▸ **Exercise description**
Could you output the entries from their very first line through the line containing "v(-39.92, 34.2) *", with both ends included and every line copied unchanged? Leave the pictures out of your answer.

-- begin Exercise input --

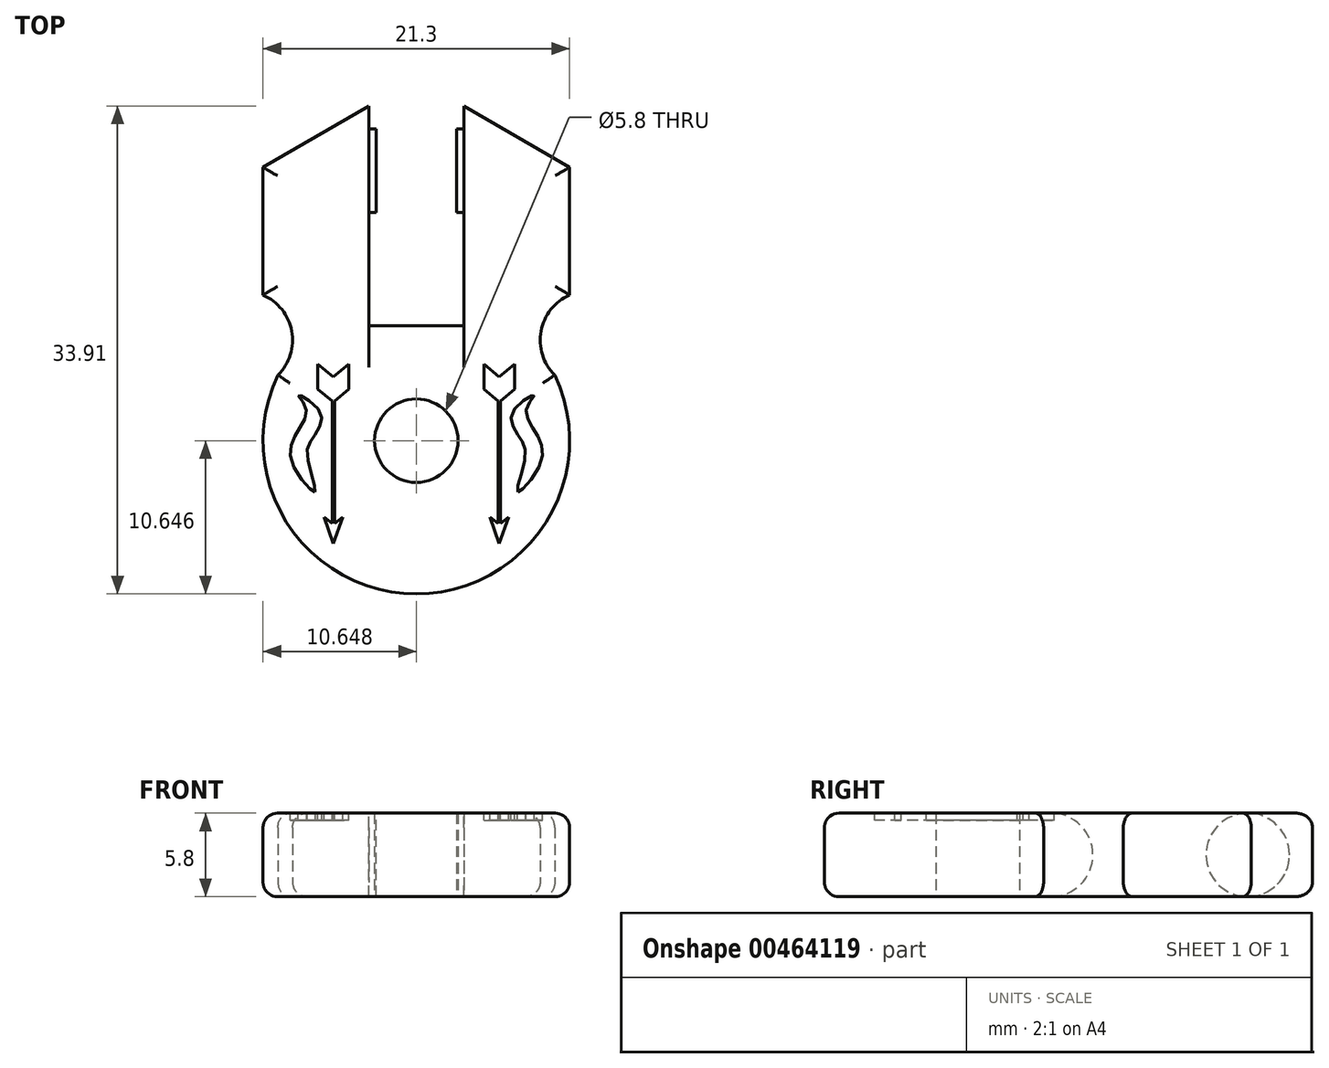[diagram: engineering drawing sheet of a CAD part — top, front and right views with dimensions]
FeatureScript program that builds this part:
annotation { "Feature Type Name" : "Feature", "Feature Type Description" : "" }
export const myFeature = defineFeature(function(context is Context, id is Id, definition is map)
    precondition{}
    {
        {
            var Q0;
            Q0=qCreatedBy(makeId("Top.planeOp"),FACE);
            var sketch = newSketch(context, id + "F0", { "sketchPlane" : qUnion([Q0])});
            skArc(sketch, "E0", {"start": v(-38.89, 15.42) * mm, "mid": v(-29.27, 0.2) * mm, "end": v(-19.65, 15.42) * mm});
            skLineSegment(sketch, "E1", {"start": v(-18.62, 29.85) * mm, "end": v(-25.97, 34.1) * mm});
            skLineSegment(sketch, "E2", {"start": v(-18.62, 29.85) * mm, "end": v(-18.62, 20.97) * mm});
            skPoint(sketch, "E3.start.orphan", {"position": v(-18.62, 10.85) * mm});
            skPoint(sketch, "E4.end.orphan", {"position": v(-18.32, 15.95) * mm});
            skLineSegment(sketch, "E5", {"start": v(-32.57, 34.1) * mm, "end": v(-39.92, 29.85) * mm});
            skLineSegment(sketch, "E6", {"start": v(-39.92, 29.85) * mm, "end": v(-39.92, 20.85) * mm});
            skPoint(sketch, "E7.end.orphan", {"position": v(-39.92, 34.2) * mm});
            skArc(sketch, "E8", {"start": v(-38.89, 15.42) * mm, "mid": v(-37.93, 18.47) * mm, "end": v(-39.92, 20.97) * mm});
            skPoint(sketch, "E9.orphan", {"position": v(-38.4, 16.32) * mm});
            skPoint(sketch, "E10.end.orphan", {"position": v(-29.27, -3.17) * mm});
            skArc(sketch, "E11", {"start": v(-18.62, 20.97) * mm, "mid": v(-20.61, 18.47) * mm, "end": v(-19.65, 15.42) * mm});
            skPoint(sketch, "E12.orphan", {"position": v(-20.14, 16.32) * mm});
            skLineSegment(sketch, "E13", {"start": v(-32.57, 34.1) * mm, "end": v(-32.57, 15.95) * mm});
            skLineSegment(sketch, "E14", {"start": v(-25.97, 34.1) * mm, "end": v(-25.97, 15.95) * mm});
            skPoint(sketch, "E15.end.orphan", {"position": v(-26.12, 15.95) * mm});
            skPoint(sketch, "E16.start.orphan", {"position": v(-29.27, 15.95) * mm});
            skPoint(sketch, "E17.start.orphan", {"position": v(-32.42, 15.95) * mm});
            skLineSegment(sketch, "E18", {"start": v(-25.97, 15.95) * mm, "end": v(-32.57, 15.95) * mm});
            skPoint(sketch, "E19.start.orphan", {"position": v(-26.12, 34.2) * mm});
            skPoint(sketch, "E20.orphan", {"position": v(-32.42, 34.2) * mm});
            skCircle(sketch, "E21", {"center": v(-29.27, 10.85) * mm, "radius": 2.9 * mm});
            skSolve(sketch);
        }
        {
            var Q0;
            Q0 = qSketchRegion(id + "F0", true);
            extrude(context, id + "F1", {"entities" : qUnion([Q0]), "depth" : 5.8 * mm});
        }
        {
            var Q0;
            Q0=makeQuery(id+"F1.opExtrude","CAP_EDGE",EDGE,{"disambiguationData":[OSD([sQuery(id+"F0.wireOp",EDGE,"E0")])],"isStart":false});
            var Q1;
            Q1=makeQuery(id+"F1.opExtrude","CAP_EDGE",EDGE,{"disambiguationData":[OSD([sQuery(id+"F0.wireOp",EDGE,"E11")])],"isStart":false});
            var Q2;
            Q2=makeQuery(id+"F1.opExtrude","CAP_EDGE",EDGE,{"disambiguationData":[OSD([sQuery(id+"F0.wireOp",EDGE,"E2")])],"isStart":false});
            var Q3;
            Q3=makeQuery(id+"F1.opExtrude","CAP_EDGE",EDGE,{"disambiguationData":[OSD([sQuery(id+"F0.wireOp",EDGE,"E8")])],"isStart":false});
            var Q4;
            Q4=makeQuery(id+"F1.opExtrude","CAP_EDGE",EDGE,{"disambiguationData":[OSD([sQuery(id+"F0.wireOp",EDGE,"E6")])],"isStart":false});
            var Q5;
            Q5=makeQuery(id+"F1.opExtrude","CAP_EDGE",EDGE,{"disambiguationData":[OSD([sQuery(id+"F0.wireOp",EDGE,"E5")])],"isStart":false});
            var Q6;
            Q6=makeQuery(id+"F1.opExtrude","CAP_EDGE",EDGE,{"disambiguationData":[OSD([sQuery(id+"F0.wireOp",EDGE,"E1")])],"isStart":false});
            var Q7;
            Q7=makeQuery(id+"F1.opExtrude","CAP_EDGE",EDGE,{"disambiguationData":[OSD([sQuery(id+"F0.wireOp",EDGE,"E0")])],"isStart":true});
            var Q8;
            Q8=makeQuery(id+"F1.opExtrude","CAP_EDGE",EDGE,{"disambiguationData":[OSD([sQuery(id+"F0.wireOp",EDGE,"E11")])],"isStart":true});
            var Q9;
            Q9=makeQuery(id+"F1.opExtrude","CAP_EDGE",EDGE,{"disambiguationData":[OSD([sQuery(id+"F0.wireOp",EDGE,"E8")])],"isStart":true});
            var Q10;
            Q10=makeQuery(id+"F1.opExtrude","CAP_EDGE",EDGE,{"disambiguationData":[OSD([sQuery(id+"F0.wireOp",EDGE,"E6")])],"isStart":true});
            var Q11;
            Q11=makeQuery(id+"F1.opExtrude","CAP_EDGE",EDGE,{"disambiguationData":[OSD([sQuery(id+"F0.wireOp",EDGE,"E2")])],"isStart":true});
            var Q12;
            Q12=makeQuery(id+"F1.opExtrude","CAP_EDGE",EDGE,{"disambiguationData":[OSD([sQuery(id+"F0.wireOp",EDGE,"E1")])],"isStart":true});
            var Q13;
            Q13=makeQuery(id+"F1.opExtrude","CAP_EDGE",EDGE,{"disambiguationData":[OSD([sQuery(id+"F0.wireOp",EDGE,"E5")])],"isStart":true});
            fillet(context, id + "F2", {"entities" : qUnion([Q0, Q1, Q2, Q3, Q4, Q5, Q6, Q7, Q8, Q9, Q10, Q11, Q12, Q13]), "radius" : 1 * mm, "tangentPropagation" : true, "allowEdgeOverflow" : false});
        }
        {
            var Q0;
            Q0=makeQuery(id+"F1.opExtrude","SWEPT_FACE",FACE,{"disambiguationData":[OSD([sQuery(id+"F0.wireOp",EDGE,"E13")])]});
            var sketch = newSketch(context, id + "F3", { "sketchPlane" : qUnion([Q0])});
            skCircle(sketch, "E22", {"center": v(29.6, 2.9) * mm, "radius": 2.9 * mm});
            skPoint(sketch, "E23.orphan", {"position": v(34.1, 2.9) * mm});
            skArc(sketch, "E24", {"start": v(15.95, 0) * mm, "mid": v(18.85, 2.9) * mm, "end": v(15.95, 5.8) * mm});
            skSolve(sketch);
        }
        {
            var Q0;
            {var subQ0=sQuery(id+"F3.wireOp",EDGE,"E22");var subQ1=sQuery(id+"F0.wireOp",EDGE,"E13");var subQ2=makeQuery(id+"F3.imprint","INTERSECT",VERTEX,{"derivedFrom":[makeQuery(id+"F1.opExtrude","CAP_EDGE",EDGE,{"disambiguationData":[OSD([subQ1])],"isStart":true}),subQ0]});Q0=makeQuery(id+"F3.imprint","IMPRINT",FACE,{"disambiguationData":[TD([[makeQuery(id+"F3.imprint","IMPRINT",EDGE,{"disambiguationData":[TD([[subQ2,1.0]])],"derivedFrom":subQ0}),1.0]])]});}
            extrude(context, id + "F4", {"entities" : qUnion([Q0]), "operationType" : NewBodyOperationType.ADD, "depth" : .5 * mm});
        }
        {
            var Q0;
            Q0=makeQuery(id+"F3.imprint","IMPRINT",FACE,{"disambiguationData":[TD([[makeQuery(id+"F3.imprint","IMPRINT",EDGE,{"derivedFrom":sQuery(id+"F3.wireOp",EDGE,"E24")}),1.0]])]});
            extrude(context, id + "F5", {"entities" : qUnion([Q0]), "operationType" : NewBodyOperationType.ADD, "depth" : 8.2 * mm});
        }
        {
            var Q0;
            Q0=makeQuery(id+"F1.opExtrude","SWEPT_FACE",FACE,{"disambiguationData":[OSD([sQuery(id+"F0.wireOp",EDGE,"E14")])]});
            var sketch = newSketch(context, id + "F6", { "sketchPlane" : qUnion([Q0])});
            skCircle(sketch, "E25", {"center": v(-29.6, 2.9) * mm, "radius": 2.9 * mm});
            skPoint(sketch, "E26.orphan", {"position": v(-34.1, 2.9) * mm});
            skSolve(sketch);
        }
        {
            var Q0;
            Q0 = qSketchRegion(id + "F6", true);
            extrude(context, id + "F7", {"entities" : qUnion([Q0]), "operationType" : NewBodyOperationType.ADD, "depth" : .5 * mm});
        }
        {
            var Q0;
            Q0=makeQuery(id+"F1.opExtrude","CAP_FACE",FACE,{"disambiguationData":[OSD([sQuery(id+"F0.wireOp",EDGE,"E0"),sQuery(id+"F0.wireOp",EDGE,"E1"),sQuery(id+"F0.wireOp",EDGE,"E2"),sQuery(id+"F0.wireOp",EDGE,"E5"),sQuery(id+"F0.wireOp",EDGE,"E6"),sQuery(id+"F0.wireOp",EDGE,"E8"),sQuery(id+"F0.wireOp",EDGE,"E11"),sQuery(id+"F0.wireOp",EDGE,"E13"),sQuery(id+"F0.wireOp",EDGE,"E14"),sQuery(id+"F0.wireOp",EDGE,"E18"),sQuery(id+"F0.wireOp",EDGE,"E21")])],"isStart":false});
            var sketch = newSketch(context, id + "F8", { "sketchPlane" : qUnion([Q0])});
            skLineSegment(sketch, "E27", {"start": v(-35.04, 15.28) * mm, "end": v(-36.11, 16.18) * mm});
            skLineSegment(sketch, "E28", {"start": v(-36.11, 16.18) * mm, "end": v(-36.11, 14.43) * mm});
            skLineSegment(sketch, "E29", {"start": v(-36.11, 14.43) * mm, "end": v(-35.11, 13.6) * mm});
            skLineSegment(sketch, "E30", {"start": v(-35.11, 13.6) * mm, "end": v(-35.11, 5.1) * mm});
            skLineSegment(sketch, "E31", {"start": v(-35.11, 5.1) * mm, "end": v(-35.7, 5.54) * mm});
            skLineSegment(sketch, "E32", {"start": v(-35.7, 5.54) * mm, "end": v(-35.04, 3.69) * mm});
            skLineSegment(sketch, "E33.MirrorCS", {"start": v(-34.38, 5.54) * mm, "end": v(-35.04, 3.69) * mm});
            skLineSegment(sketch, "E34.MirrorCS", {"start": v(-34.96, 5.1) * mm, "end": v(-34.38, 5.54) * mm});
            skLineSegment(sketch, "E35.MirrorCS", {"start": v(-34.96, 13.6) * mm, "end": v(-34.96, 5.1) * mm});
            skLineSegment(sketch, "E36.MirrorCS", {"start": v(-33.97, 14.43) * mm, "end": v(-34.96, 13.6) * mm});
            skLineSegment(sketch, "E37.MirrorCS", {"start": v(-33.97, 16.18) * mm, "end": v(-33.97, 14.43) * mm});
            skLineSegment(sketch, "E38.MirrorCS", {"start": v(-35.04, 15.28) * mm, "end": v(-33.97, 16.18) * mm});
            skLineSegment(sketch, "E39.MirrorCS", {"start": v(-24.16, 5.54) * mm, "end": v(-23.5, 3.69) * mm});
            skLineSegment(sketch, "E40.MirrorCS", {"start": v(-22.85, 5.54) * mm, "end": v(-23.5, 3.69) * mm});
            skLineSegment(sketch, "E41.MirrorCS", {"start": v(-23.43, 5.1) * mm, "end": v(-22.85, 5.54) * mm});
            skLineSegment(sketch, "E42.MirrorCS", {"start": v(-23.58, 5.1) * mm, "end": v(-24.16, 5.54) * mm});
            skLineSegment(sketch, "E43.MirrorCS", {"start": v(-23.58, 13.6) * mm, "end": v(-23.58, 5.1) * mm});
            skLineSegment(sketch, "E44.MirrorCS", {"start": v(-23.43, 13.6) * mm, "end": v(-23.43, 5.1) * mm});
            skLineSegment(sketch, "E45.MirrorCS", {"start": v(-24.58, 14.43) * mm, "end": v(-23.58, 13.6) * mm});
            skLineSegment(sketch, "E46.MirrorCS", {"start": v(-22.43, 14.43) * mm, "end": v(-23.43, 13.6) * mm});
            skLineSegment(sketch, "E47.MirrorCS", {"start": v(-22.43, 16.18) * mm, "end": v(-22.43, 14.43) * mm});
            skLineSegment(sketch, "E48.MirrorCS", {"start": v(-23.5, 15.28) * mm, "end": v(-22.43, 16.18) * mm});
            skLineSegment(sketch, "E49.MirrorCS", {"start": v(-23.5, 15.28) * mm, "end": v(-24.58, 16.18) * mm});
            skLineSegment(sketch, "E50.MirrorCS", {"start": v(-24.58, 16.18) * mm, "end": v(-24.58, 14.43) * mm});
            skPoint(sketch, "E51.endSnap0", {"position": v(-37.4, 6.72) * mm});
            skFitSpline(sketch, "E52", {"points": [v(-36.32, 7.3) * mm, v(-37.9, 9.33) * mm, v(-37.56, 11.44) * mm, v(-36.94, 13.12) * mm, v(-37.47, 14) * mm, v(-35.97, 12.86) * mm, v(-36.32, 11.27) * mm, v(-36.85, 9.77) * mm, v(-36.32, 7.3) * mm]});
            skFitSpline(sketch, "E53.MirrorC", {"points": [v(-22.22, 7.3) * mm, v(-20.63, 9.33) * mm, v(-20.99, 11.44) * mm, v(-21.6, 13.12) * mm, v(-21.08, 14) * mm, v(-22.58, 12.86) * mm, v(-22.22, 11.27) * mm, v(-21.7, 9.77) * mm, v(-22.22, 7.3) * mm]});
            skSolve(sketch);
        }
        {
            var Q0;
            Q0 = qSketchRegion(id + "F8", true);
            extrude(context, id + "F9", {"entities" : qUnion([Q0]), "operationType" : NewBodyOperationType.REMOVE, "oppositeDirection" : true, "depth" : .5 * mm});
        }
    });
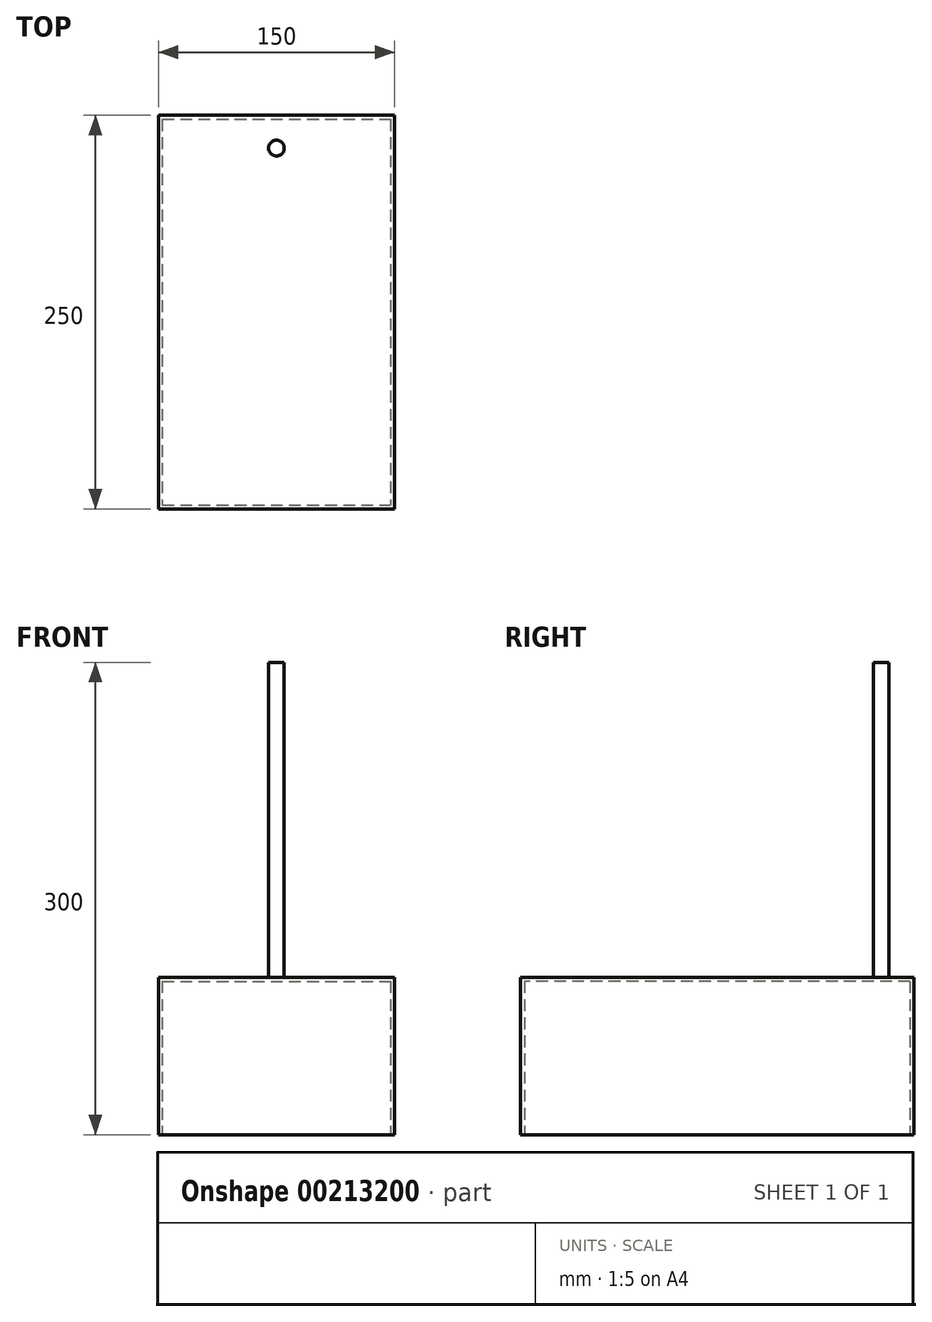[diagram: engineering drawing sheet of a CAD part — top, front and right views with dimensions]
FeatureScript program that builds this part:
annotation { "Feature Type Name" : "Feature", "Feature Type Description" : "" }
export const myFeature = defineFeature(function(context is Context, id is Id, definition is map)
    precondition{}
    {
        {
            var Q0;
            Q0=qCreatedBy(makeId("Top.planeOp"),FACE);
            var sketch = newSketch(context, id + "F0", { "sketchPlane" : qUnion([Q0])});
            skLineSegment(sketch, "E0.bottom", {"start": v(-75, 0) * mm, "end": v(75, 0) * mm});
            skLineSegment(sketch, "E0.top", {"start": v(-75, -250) * mm, "end": v(75, -250) * mm});
            skLineSegment(sketch, "E0.left", {"start": v(-75, 0) * mm, "end": v(-75, -250) * mm});
            skLineSegment(sketch, "E0.right", {"start": v(75, 0) * mm, "end": v(75, -250) * mm});
            skSolve(sketch);
        }
        {
            var Q0;
            Q0=makeQuery(id+"F0.imprint","IMPRINT",FACE,{"disambiguationData":[TD([[makeQuery(id+"F0.imprint","IMPRINT",EDGE,{"derivedFrom":sQuery(id+"F0.wireOp",EDGE,"E0.bottom")}),-1.0]])]});
            extrude(context, id + "F1", {"entities" : qUnion([Q0]), "depth" : 100 * mm});
        }
        {
            var Q0;
            Q0=makeQuery(id+"F1.opExtrude","CAP_FACE",FACE,{"disambiguationData":[OSD([sQuery(id+"F0.wireOp",EDGE,"E0.bottom"),sQuery(id+"F0.wireOp",EDGE,"E0.top"),sQuery(id+"F0.wireOp",EDGE,"E0.left"),sQuery(id+"F0.wireOp",EDGE,"E0.right")])],"isStart":true});
            shell(context, id + "F2", {"entities" : qUnion([Q0]), "thickness" : 2.5 * mm});
        }
        {
            var Q0;
            Q0=makeQuery(id+"F1.opExtrude","CAP_FACE",FACE,{"disambiguationData":[OSD([sQuery(id+"F0.wireOp",EDGE,"E0.bottom"),sQuery(id+"F0.wireOp",EDGE,"E0.top"),sQuery(id+"F0.wireOp",EDGE,"E0.left"),sQuery(id+"F0.wireOp",EDGE,"E0.right")])],"isStart":false});
            var sketch = newSketch(context, id + "F3", { "sketchPlane" : qUnion([Q0])});
            skCircle(sketch, "E1", {"center": v(0, -20.85) * mm, "radius": 5 * mm});
            skSolve(sketch);
        }
        {
            var Q0;
            Q0=makeQuery(id+"F3.imprint","IMPRINT",FACE,{"disambiguationData":[TD([[makeQuery(id+"F3.imprint","IMPRINT",EDGE,{"derivedFrom":sQuery(id+"F3.wireOp",EDGE,"E1")}),1.0]])]});
            extrude(context, id + "F4", {"entities" : qUnion([Q0]), "operationType" : NewBodyOperationType.ADD, "depth" : 200 * mm});
        }
    });
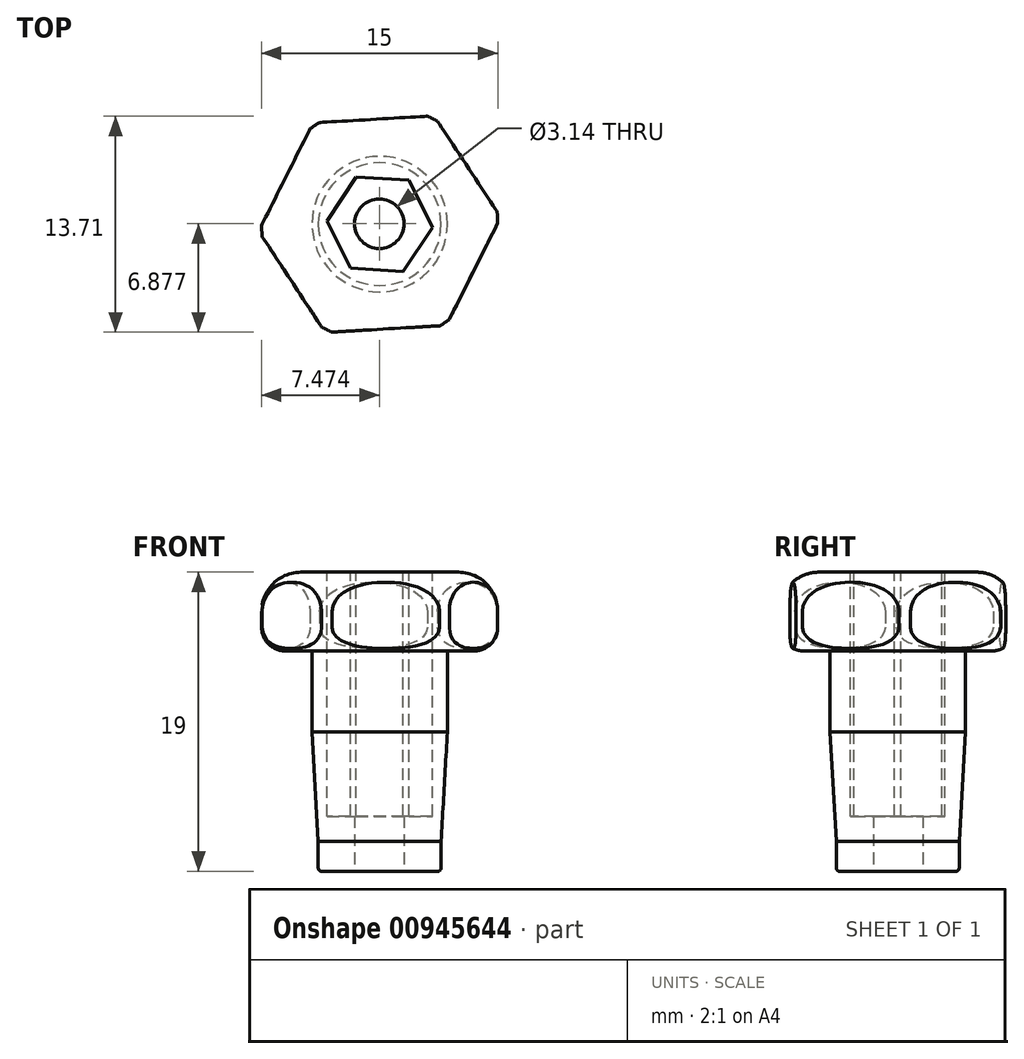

-- end Exercise input --

▸ **Exercise result**
[diagram: engineering drawing sheet of a CAD part — top, front and right views with dimensions]
FeatureScript program that builds this part:
annotation { "Feature Type Name" : "Feature", "Feature Type Description" : "" }
export const myFeature = defineFeature(function(context is Context, id is Id, definition is map)
    precondition{}
    {
        {
            var Q0;
            Q0=qCreatedBy(makeId("Top.planeOp"),FACE);
            var sketch = newSketch(context, id + "F0", { "sketchPlane" : qUnion([Q0])});
            skArc(sketch, "E0", {"start": v(-38.89, 15.42) * mm, "mid": v(-29.27, 0.2) * mm, "end": v(-19.65, 15.42) * mm});
            skLineSegment(sketch, "E1", {"start": v(-18.62, 29.85) * mm, "end": v(-25.97, 34.1) * mm});
            skLineSegment(sketch, "E2", {"start": v(-18.62, 29.85) * mm, "end": v(-18.62, 20.97) * mm});
            skPoint(sketch, "E3.start.orphan", {"position": v(-18.62, 10.85) * mm});
            skPoint(sketch, "E4.end.orphan", {"position": v(-18.32, 15.95) * mm});
            skLineSegment(sketch, "E5", {"start": v(-32.57, 34.1) * mm, "end": v(-39.92, 29.85) * mm});
            skLineSegment(sketch, "E6", {"start": v(-39.92, 29.85) * mm, "end": v(-39.92, 20.85) * mm});
            skPoint(sketch, "E7.end.orphan", {"position": v(-39.92, 34.2) * mm});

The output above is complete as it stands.